* [Required action]:
List every step that the text below on modeling Pokémon attacks gives for carrying out its live experiment.

* [Extract to read]:
3.4 But Wait! What about Pokemon Attacks?¶

One thing we didn't factor into our Monte Carlo simulation is whether the Pokemon executes a Jump or Attack animation. When this happens, our throw fails.

Now, a failed throw in this case doesn't actually cause wild Pokémon to flee. However, this is a significant issue for Raid Bosses, because in those cases, we have a limited supply of Poké Balls.

It turns out that the time between Pokémon attacks is well-modeled by a Geometric distribution, the discrete analogue of an Exponential:

hey (source: gamepress)

3.5 But doesn't that mean...¶

Yes! That means Pokémon attacks are well-modeled by a Poisson process!

3.6 Live Poisson-Gamma Experiment!¶

Alright folks! We are going to attempt to model the rate at which different wild Pokémon have attack or jump animations.

Let's:

wait for a particular wild Pokémon to appear
all tap on that Pokémon to enter the catch screen
set a timer
count the number of times the Pokémon jumps or attacks (track them separately)

Afterwards, we'll count up the number of jumps and attacks we observe in a fixed time interval (and subtract the length of the animations) to obtain data about the rate. Assuming a simple Gamma prior, we can update it to get a posterior estimate of the rate parameter (whose true value I know).

In [101]:

results = [
  (6, 7), # Weiwei
  (7, 6), # Javier
  (4, 3), # Ike
  (6, 7), # Melanie
  (5, 7), # Joe
  (3, 5)  # Andrew
]

# Assume prior of 1/6
prior_count = 1
prior_time = 6

posterior_count = (prior_count + sum(a+j for j,a in results))

[Stored records]
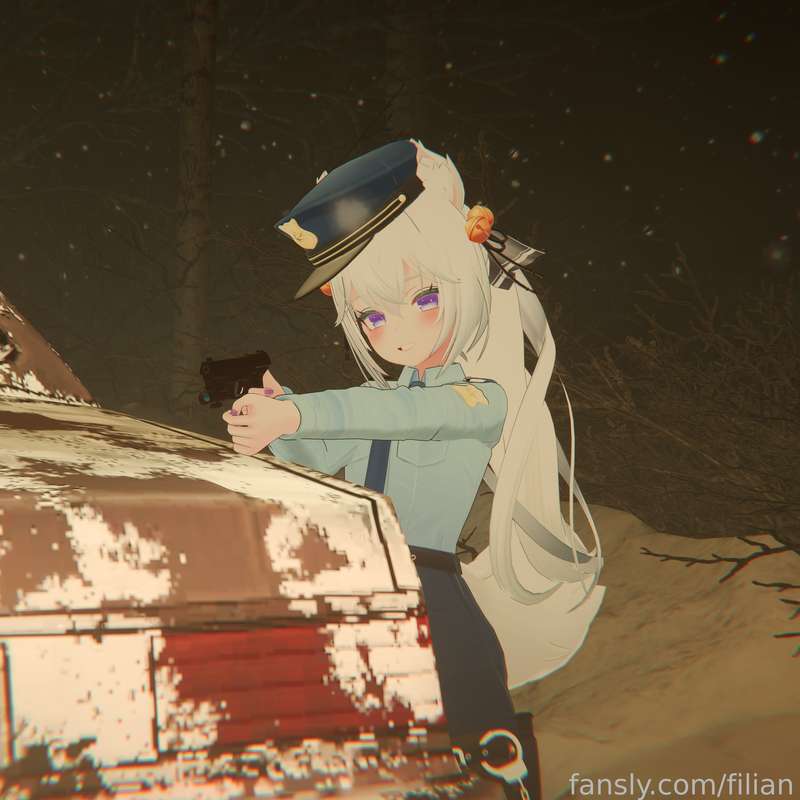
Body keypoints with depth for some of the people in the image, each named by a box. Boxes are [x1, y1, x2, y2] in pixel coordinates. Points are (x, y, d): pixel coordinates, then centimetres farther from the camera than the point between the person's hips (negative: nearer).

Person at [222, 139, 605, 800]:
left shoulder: (485, 398, -12)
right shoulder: (385, 398, 12)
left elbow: (404, 412, -29)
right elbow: (319, 457, 11)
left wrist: (297, 414, -38)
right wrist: (280, 425, -11)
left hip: (433, 596, -7)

* [Solved exercise]:
- Wait for a particular wild Pokémon to appear.
- All tap on that Pokémon to enter the catch screen.
- Set a timer.
- Count the number of times the Pokémon jumps or attacks, tracking them separately.